Tandis que je préparais ma maîtrise d’histoire médiévale, au milieu des années 80, j’avais eu la chance de rencontrer Pierrette Dubuisson, éminente linguiste régionale qui, la première, m’avait fait remarquer la présence de fossiles toponymiques d’une langue ancienne apparentée à l’Occitan, très au nord de la zone où les chercheurs placent le contact entre les parlers du Nord et ceux du Sud. Depuis, les recherches entreprises par d’autres linguistes – je pense en particulier à ma camarade d’université Guylaine Brun-Trigaud – ont mis en lumière l’existence d’une vaste aire s’étendant du Bourbonnais aux Charentes où était communément parlé le Marchois, une langue originale proche des dialectes occitans. Si les enquêtes auprès d’anciens locuteurs ont permis de situer avec une certaine précision la limite entre cette langue et les parlers berrichons à l’époque contemporaine, le dessin de cette limite à l’époque médiévale n’est fait que d’hypothèses. Un toponyme facile à identifier, le mot « puy », peut permettre d’affiner notre perception de ce phénomène.

 

Du latin « podium », ce mot est aujourd’hui décliné en France méridionale sous plusieurs orthographes. En Berry, aux lisières de la Marche, nous connaissons le terme « peu », qui rivalise avec « Puy » tout en étant bien reconnaissable mais plus on se dirige vers le nord, plus le mot se déforme jusqu’à s’effacer. Je relève des « pieds » (le Pied de Coust, à Coust, dans le Cher et le Pied de Nid, près de Saint-Bonnet-Tronçais, dans l’Allier) associés à des reliefs qui feraient sourire un montagnard, mais qui saillent dans le paysage. Dans la vallée de la Marmande, deux lieux-dits voisins, le Piot-Doux et le Piot-Gré, sont de mauvaises transcriptions phonétiques d’un Puy-Audoux et d’un Puy-au-Grés, les topographes ayant rencontré quelques soucis avec la prononciation des gens du pays.

 

 

Nous sommes là à la frontière géologique avec le Bassin parisien. La grande cuesta qui le limite au sud pourrait bien être la ligne de démarcation entre les deux espaces linguistiques que nous cherchons. Pourtant, la possible similitude entre la frontière des dialectes et des paysages fait long feu pour un peu qu’on s’attarde sur des indices livrés par des actes médiévaux.

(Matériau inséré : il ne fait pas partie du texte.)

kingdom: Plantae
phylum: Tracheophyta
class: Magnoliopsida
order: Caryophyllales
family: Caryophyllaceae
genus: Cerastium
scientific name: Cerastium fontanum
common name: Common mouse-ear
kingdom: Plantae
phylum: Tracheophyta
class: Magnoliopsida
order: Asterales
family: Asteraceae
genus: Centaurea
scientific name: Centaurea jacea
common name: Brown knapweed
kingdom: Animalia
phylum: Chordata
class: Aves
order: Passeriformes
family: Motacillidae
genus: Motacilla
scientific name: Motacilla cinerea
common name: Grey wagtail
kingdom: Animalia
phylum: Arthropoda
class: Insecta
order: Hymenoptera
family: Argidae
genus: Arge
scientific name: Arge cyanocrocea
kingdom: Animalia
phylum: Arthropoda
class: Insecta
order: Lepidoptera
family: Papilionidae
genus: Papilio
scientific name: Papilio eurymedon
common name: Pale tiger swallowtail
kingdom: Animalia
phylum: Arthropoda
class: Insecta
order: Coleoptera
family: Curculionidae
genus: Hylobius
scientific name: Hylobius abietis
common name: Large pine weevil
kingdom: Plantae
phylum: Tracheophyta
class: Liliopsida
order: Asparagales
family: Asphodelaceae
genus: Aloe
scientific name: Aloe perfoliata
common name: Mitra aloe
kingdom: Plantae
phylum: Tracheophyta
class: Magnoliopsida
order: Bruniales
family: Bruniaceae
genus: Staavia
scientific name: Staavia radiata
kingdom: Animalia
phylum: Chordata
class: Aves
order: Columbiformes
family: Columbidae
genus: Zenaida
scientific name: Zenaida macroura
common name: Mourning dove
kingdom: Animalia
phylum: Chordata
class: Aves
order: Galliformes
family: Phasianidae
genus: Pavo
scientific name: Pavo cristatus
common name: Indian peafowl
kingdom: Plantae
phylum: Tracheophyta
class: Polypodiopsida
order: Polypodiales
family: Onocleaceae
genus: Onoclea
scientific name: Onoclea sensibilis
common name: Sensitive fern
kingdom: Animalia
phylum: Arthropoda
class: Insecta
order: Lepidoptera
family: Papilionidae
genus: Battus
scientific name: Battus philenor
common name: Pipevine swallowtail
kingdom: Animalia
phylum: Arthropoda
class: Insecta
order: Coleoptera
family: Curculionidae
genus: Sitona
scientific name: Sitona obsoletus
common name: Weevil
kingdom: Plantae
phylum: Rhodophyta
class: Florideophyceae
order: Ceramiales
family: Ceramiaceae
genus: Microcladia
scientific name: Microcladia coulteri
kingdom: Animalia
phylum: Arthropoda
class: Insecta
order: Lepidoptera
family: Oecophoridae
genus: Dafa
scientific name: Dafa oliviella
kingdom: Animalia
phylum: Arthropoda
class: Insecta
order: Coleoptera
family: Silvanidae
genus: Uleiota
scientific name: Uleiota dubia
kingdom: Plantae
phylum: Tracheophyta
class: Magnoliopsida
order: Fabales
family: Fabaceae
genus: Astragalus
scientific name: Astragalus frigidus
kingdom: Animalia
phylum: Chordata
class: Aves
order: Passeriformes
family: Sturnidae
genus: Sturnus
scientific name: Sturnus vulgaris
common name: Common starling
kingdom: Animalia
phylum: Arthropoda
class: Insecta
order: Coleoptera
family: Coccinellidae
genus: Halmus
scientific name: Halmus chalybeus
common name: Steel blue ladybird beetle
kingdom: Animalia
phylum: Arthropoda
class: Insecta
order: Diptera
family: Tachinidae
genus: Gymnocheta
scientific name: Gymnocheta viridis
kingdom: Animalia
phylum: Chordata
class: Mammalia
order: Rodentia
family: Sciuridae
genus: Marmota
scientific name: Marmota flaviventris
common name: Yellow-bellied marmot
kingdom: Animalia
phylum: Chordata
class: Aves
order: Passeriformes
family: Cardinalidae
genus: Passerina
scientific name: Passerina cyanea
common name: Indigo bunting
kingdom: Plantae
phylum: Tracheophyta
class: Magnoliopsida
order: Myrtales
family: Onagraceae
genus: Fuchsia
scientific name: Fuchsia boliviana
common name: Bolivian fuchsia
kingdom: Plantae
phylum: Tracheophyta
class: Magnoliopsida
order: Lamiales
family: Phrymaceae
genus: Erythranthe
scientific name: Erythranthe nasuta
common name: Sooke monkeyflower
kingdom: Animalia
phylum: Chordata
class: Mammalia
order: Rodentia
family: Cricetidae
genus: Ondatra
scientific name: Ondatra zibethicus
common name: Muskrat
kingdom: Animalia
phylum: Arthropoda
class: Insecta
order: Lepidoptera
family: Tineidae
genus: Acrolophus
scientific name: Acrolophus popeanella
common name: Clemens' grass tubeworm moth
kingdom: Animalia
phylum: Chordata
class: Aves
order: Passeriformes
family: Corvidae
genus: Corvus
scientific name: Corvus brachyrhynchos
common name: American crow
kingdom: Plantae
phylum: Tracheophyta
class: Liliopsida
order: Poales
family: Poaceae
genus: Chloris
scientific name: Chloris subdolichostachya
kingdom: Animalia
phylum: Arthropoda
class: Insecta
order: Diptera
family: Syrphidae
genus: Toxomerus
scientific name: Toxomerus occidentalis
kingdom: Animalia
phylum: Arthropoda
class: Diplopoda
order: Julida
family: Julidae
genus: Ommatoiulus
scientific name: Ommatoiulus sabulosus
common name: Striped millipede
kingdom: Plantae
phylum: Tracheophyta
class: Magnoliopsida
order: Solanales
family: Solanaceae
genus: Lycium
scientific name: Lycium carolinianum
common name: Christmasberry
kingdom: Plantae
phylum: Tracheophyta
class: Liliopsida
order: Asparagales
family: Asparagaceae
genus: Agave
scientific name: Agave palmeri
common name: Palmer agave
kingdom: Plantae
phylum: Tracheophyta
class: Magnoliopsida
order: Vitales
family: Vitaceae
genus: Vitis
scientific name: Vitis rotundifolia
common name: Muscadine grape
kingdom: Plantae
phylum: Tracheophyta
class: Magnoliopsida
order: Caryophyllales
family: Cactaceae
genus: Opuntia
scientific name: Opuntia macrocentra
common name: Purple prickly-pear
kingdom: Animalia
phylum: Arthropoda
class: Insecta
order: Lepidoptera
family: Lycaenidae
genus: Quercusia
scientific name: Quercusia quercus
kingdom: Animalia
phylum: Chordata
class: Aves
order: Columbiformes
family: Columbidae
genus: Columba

J’avais, il y a longtemps, repéré deux noms de lieux aujourd’hui disparus des cadastres, mais bien connus au XIIIe siècle, Puy-d’Habert, près de Bruère-Allichamps et Puy-David, siège de la léproserie de Châteauneuf-sur-Cher. L’ancien archiviste Hippolyte Boyer, dans son Dictionnaire topographique du département du Cher, avait fait, lui, une moisson beaucoup plus riche et surtout très instructive.

Restant au sud d’une ligne médiane passant par Bourges, nous trouvons d’anciens puys vers Lignières, Civray ou encore Ourouër-les-Bourdelins, mais son inventaire concerne aussi le Nord du département, sur trois secteurs géographiques distincts.

Dans les alentours de Bourges, Saint-Doulchard, Saint-Palais, Quantilly, Vasselay ou encore Ivoy-le-Pré apparaissent dans l’inventaire.

La région de Vierzon, dont Vierzon même, plus Cerbois, Vouzeron, Massay et Nohant-en-Graçay connaissait des toponymes en « puy ».

Encore plus au Nord du département, dans les reliefs bien marqués du Pays-fort et du Sancerrois, des puys médiévaux sont signalés sur les communes de Jars, du Noyer et de Barlieu, la paroisse la plus septentrionale de notre liste.

 

Si on résume la situation, les puys sont fréquents en Bourbonnais et en Marche berrichonne, deviennent presque méconnaissables en Boischaut et disparaissent presque totalement de la toponymie contemporaine en Champagne berrichonne et en Haut-Berry, mais étaient bien présents au Moyen-âge lorsque la plupart des textes qui nous restent ont été composés (soit entre le XIe et le XIIIe). Hasard des dates ou relation étroite entre les deux évolutions historiques, c’est également à cette période que la monarchie capétienne assure son emprise politique sur la région, à partir des achats de villes et de terres conclus par le roi Philippe premier. Il faudrait bien entendu élargir l’observation à d’autres indices linguistiques, mais il semble que les parlers méridionaux sur lesquels se penchent mes consœurs et confrères linguistes aient couvert une zone beaucoup plus étendue qu’on se la représente généralement, avant de céder la place aux dialectes du Nord portés par une monarchie conquérante.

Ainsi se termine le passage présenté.